*Problem to work on:*
Leaving the images out, output each entry below exactly.

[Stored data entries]
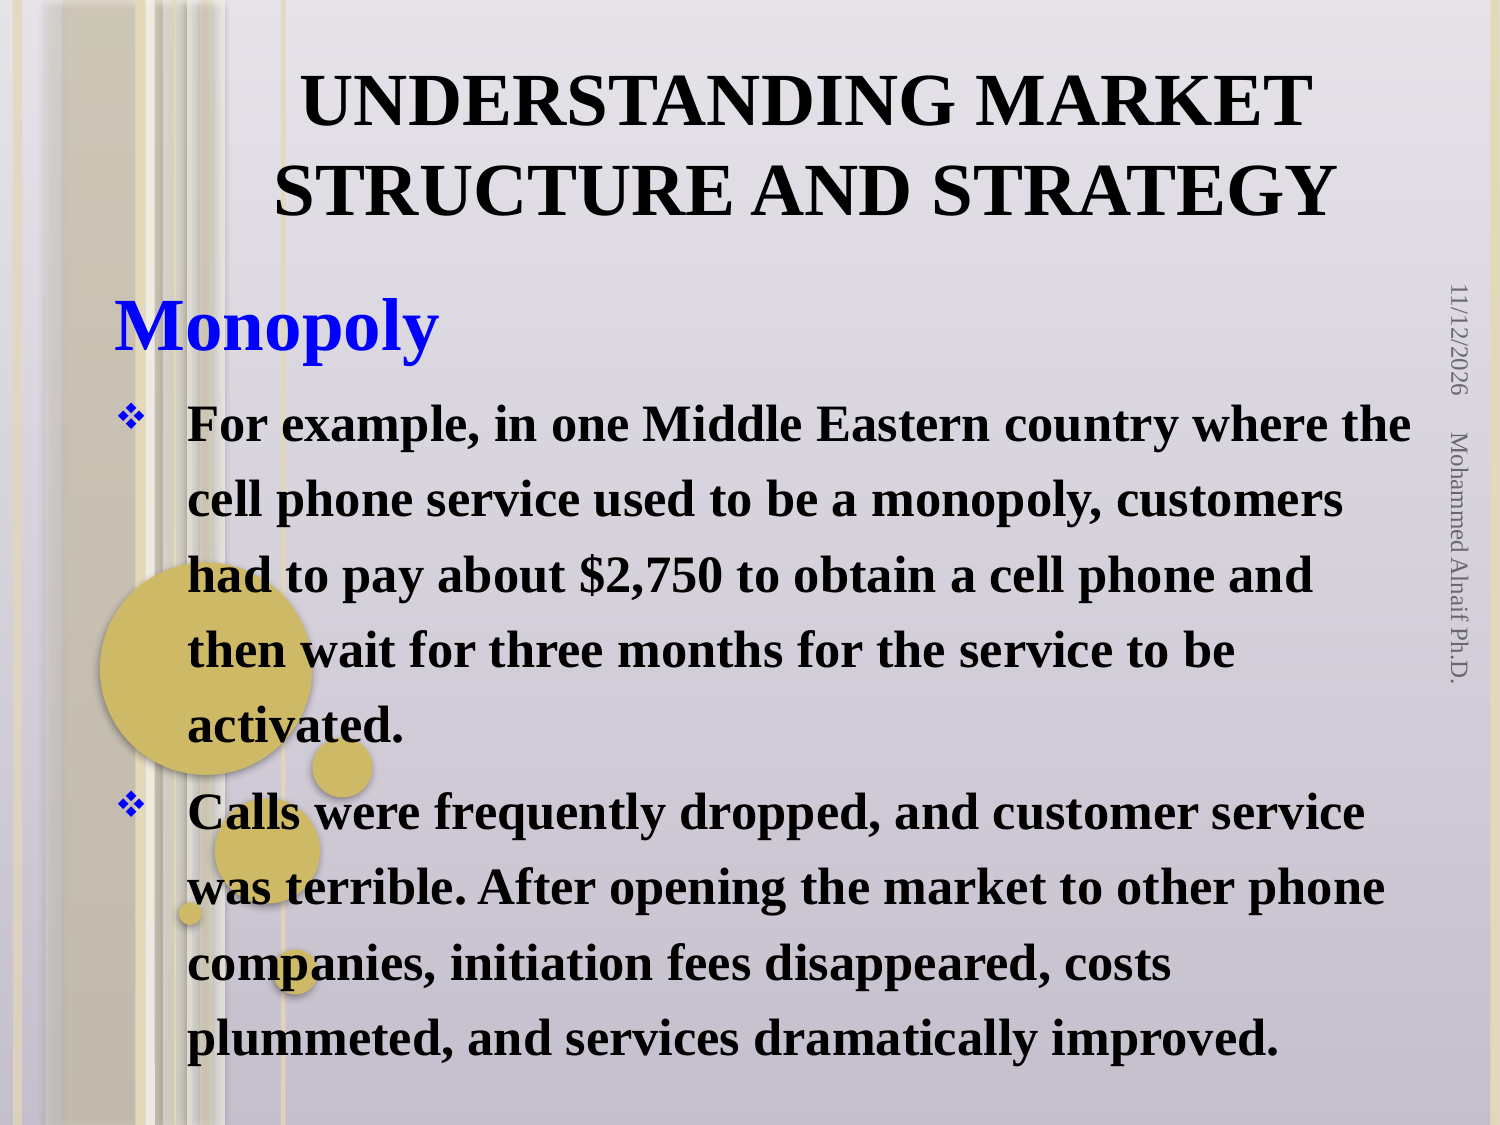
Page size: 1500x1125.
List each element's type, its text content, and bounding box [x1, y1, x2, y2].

subtitle Monopoly For example, in one Middle Eastern country where the cell phone service used to be a monopoly, customers had to pay about $2,750 to obtain a cell phone and then wait for three months for the service to be activated. Calls were frequently dropped, and customer service was terrible. After opening the market to other phone companies, initiation fees disappeared, costs plummeted, and services dramatically improved. [99, 249, 1440, 1075]
title Understanding Market Structure and Strategy [162, 37, 1430, 238]
footer Mohammed Alnaif Ph.D. [1429, 417, 1493, 1018]
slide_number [1430, 36, 1493, 412]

*Task output:*
Page size: 1500x1125.
List each element's type, its text content, and bounding box [x1, y1, x2, y2].

subtitle Monopoly For example, in one Middle Eastern country where the cell phone service used to be a monopoly, customers had to pay about $2,750 to obtain a cell phone and then wait for three months for the service to be activated. Calls were frequently dropped, and customer service was terrible. After opening the market to other phone companies, initiation fees disappeared, costs plummeted, and services dramatically improved. [99, 249, 1440, 1075]
title Understanding Market Structure and Strategy [162, 37, 1430, 238]
footer Mohammed Alnaif Ph.D. [1429, 417, 1493, 1018]
slide_number [1430, 36, 1493, 412]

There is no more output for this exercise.